Su richiesta della pg Daniela Rotelli viene prelevata nella sua abitazione di Bozzolo, nel Mantovano. Compare in aula nel primo pomeriggio. «Il ragazzo diceva di chiamarsi Lelio e di essere di Varese. Non ho mai saputo il cognome. Alto sul metro e 70, moro, occhi scuri, al massimo 25-26 anni, ogni tanto capitava alla Statale. Attaccava discorso con tutti, faceva discorsi strani. Si avvicinava ai luoghi frequentati dai ragazzi di Comunione e Liberazione, ma non entrava. L’ho incontrato una decina di volte, quella è stata la penultima».   «È stato non più tardi della primavera del ‘90 - prosegue - era ancora inverno. Mi ha seguita mentre andavo a messa in una chiesa vicina, ero di fretta. In quel breve tratto di strada, improvvisamente, mi ha detto: “Gliele ho date io tutte quelle coltellate alla Lidia”». La teste arricchisce il racconto con un particolare. Già all’epoca aveva fatto partecipe Paola Bonari: «La prima cosa che ho pensato è stata quella di dirlo alla mia amica Paola, perché sapevo che conosceva i fatti. Lei mi ha rincuorato: “Lascia stare. È fuori di testa”. È finita qui. Ho rimosso tutto». E sono così 27 anni di silenzi.

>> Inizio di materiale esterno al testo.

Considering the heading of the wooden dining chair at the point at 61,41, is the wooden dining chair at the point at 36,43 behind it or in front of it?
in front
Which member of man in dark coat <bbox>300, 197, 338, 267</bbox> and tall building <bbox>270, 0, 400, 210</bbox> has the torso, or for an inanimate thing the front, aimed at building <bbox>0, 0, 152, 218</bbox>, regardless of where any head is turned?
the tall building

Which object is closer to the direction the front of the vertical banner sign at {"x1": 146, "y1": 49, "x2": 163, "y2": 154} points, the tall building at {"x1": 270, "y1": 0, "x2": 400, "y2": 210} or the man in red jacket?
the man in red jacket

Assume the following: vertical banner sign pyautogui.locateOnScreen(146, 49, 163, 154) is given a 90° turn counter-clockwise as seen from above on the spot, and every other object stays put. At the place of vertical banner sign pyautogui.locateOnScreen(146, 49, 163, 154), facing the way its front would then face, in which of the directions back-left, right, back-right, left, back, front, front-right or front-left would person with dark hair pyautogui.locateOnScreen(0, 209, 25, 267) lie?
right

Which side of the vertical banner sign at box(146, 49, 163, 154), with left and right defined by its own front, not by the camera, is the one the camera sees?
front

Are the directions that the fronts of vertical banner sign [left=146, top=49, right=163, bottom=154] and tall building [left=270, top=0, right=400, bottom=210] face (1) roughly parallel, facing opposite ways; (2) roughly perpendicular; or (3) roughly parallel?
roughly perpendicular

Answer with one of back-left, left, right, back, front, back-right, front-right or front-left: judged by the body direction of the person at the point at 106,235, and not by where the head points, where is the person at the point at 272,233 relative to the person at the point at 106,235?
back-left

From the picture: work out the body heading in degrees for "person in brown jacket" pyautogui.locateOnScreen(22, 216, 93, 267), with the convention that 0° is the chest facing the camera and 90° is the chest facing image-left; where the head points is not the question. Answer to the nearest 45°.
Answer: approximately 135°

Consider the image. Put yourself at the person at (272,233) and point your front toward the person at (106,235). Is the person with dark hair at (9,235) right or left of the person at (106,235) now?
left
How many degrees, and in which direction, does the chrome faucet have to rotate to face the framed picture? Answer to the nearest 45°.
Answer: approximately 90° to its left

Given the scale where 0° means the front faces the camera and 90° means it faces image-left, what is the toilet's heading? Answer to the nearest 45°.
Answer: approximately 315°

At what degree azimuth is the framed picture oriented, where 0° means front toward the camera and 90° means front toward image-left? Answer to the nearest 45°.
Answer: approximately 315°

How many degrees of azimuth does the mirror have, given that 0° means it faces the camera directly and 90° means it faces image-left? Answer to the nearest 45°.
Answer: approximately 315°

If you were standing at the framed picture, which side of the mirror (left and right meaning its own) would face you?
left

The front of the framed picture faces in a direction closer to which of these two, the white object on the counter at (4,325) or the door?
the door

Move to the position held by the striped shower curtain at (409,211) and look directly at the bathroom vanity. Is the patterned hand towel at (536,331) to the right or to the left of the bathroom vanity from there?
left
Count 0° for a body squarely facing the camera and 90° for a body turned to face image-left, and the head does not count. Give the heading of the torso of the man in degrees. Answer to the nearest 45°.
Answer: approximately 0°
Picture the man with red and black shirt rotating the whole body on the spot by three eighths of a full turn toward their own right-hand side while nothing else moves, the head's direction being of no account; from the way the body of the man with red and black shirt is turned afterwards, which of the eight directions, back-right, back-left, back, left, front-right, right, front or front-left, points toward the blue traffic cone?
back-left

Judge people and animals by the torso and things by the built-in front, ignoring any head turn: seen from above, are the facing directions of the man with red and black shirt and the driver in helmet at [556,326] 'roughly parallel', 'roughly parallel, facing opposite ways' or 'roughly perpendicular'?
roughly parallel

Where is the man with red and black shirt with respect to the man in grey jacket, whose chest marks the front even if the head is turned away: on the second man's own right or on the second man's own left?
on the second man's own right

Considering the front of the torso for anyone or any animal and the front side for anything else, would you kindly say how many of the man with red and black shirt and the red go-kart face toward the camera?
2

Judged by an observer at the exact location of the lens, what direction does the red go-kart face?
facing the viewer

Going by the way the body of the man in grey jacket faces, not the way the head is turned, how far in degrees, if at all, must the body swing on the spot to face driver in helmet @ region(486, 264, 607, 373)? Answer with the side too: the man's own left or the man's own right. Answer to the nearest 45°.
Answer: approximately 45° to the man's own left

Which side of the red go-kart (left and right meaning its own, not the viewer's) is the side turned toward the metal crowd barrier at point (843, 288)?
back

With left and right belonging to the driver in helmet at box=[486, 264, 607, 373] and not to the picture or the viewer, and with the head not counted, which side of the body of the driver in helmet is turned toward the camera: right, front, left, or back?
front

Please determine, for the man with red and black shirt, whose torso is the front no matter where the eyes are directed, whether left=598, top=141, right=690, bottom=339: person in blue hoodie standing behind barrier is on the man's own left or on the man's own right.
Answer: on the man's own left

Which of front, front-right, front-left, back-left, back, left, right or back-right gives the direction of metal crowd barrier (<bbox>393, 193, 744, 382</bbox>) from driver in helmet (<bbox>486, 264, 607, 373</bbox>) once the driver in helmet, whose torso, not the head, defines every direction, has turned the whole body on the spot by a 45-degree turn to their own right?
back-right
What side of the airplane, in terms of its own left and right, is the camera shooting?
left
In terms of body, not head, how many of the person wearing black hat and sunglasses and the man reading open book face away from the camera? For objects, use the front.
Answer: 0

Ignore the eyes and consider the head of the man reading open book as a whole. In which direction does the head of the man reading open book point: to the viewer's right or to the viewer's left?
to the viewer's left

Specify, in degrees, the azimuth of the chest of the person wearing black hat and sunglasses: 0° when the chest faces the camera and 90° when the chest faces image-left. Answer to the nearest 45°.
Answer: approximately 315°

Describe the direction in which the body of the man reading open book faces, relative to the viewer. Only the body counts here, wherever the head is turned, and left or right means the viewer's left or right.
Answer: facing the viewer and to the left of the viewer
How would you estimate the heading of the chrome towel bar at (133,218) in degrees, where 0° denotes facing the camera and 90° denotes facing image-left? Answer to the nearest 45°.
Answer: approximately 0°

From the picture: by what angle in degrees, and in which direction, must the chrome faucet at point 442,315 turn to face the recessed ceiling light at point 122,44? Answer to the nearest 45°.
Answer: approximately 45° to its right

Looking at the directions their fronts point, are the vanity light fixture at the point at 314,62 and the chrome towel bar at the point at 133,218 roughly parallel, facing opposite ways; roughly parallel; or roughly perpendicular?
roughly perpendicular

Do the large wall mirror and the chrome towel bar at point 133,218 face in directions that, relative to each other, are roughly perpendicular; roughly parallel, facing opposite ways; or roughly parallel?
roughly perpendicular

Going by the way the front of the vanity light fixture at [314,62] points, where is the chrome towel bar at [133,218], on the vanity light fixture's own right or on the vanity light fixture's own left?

Daniela Rotelli conferma di avere parlato con la Bonari poco dopo l’arresto di Binda e di aver ricevuto il consiglio di prendere contatto con l’avvocato Paolo Tosoni. Ha parlato con il penalista milanese e gli ha scritto una email. Appare una logica conseguenza quello che la teste dice poco dopo. Nel mese di ottobre ottobre una “voce femminile”, un’assistente del sostituto pg Carmen Manfredda, titolare delle indagini sul caso Macchi, l’ha chiamata per sollecitare la sua testimonianza. Non l’ha fatto, aveva seri problemi familiari. Il computer con cui è stata redatta l’email? «È esploso». La password? «Non la conosco». Torna, viene riproposta e rimane ad aleggiare, la domanda cardine dell’intera udienza: perché in tutto questo tempo, non si è rivolta a organismi di polizia?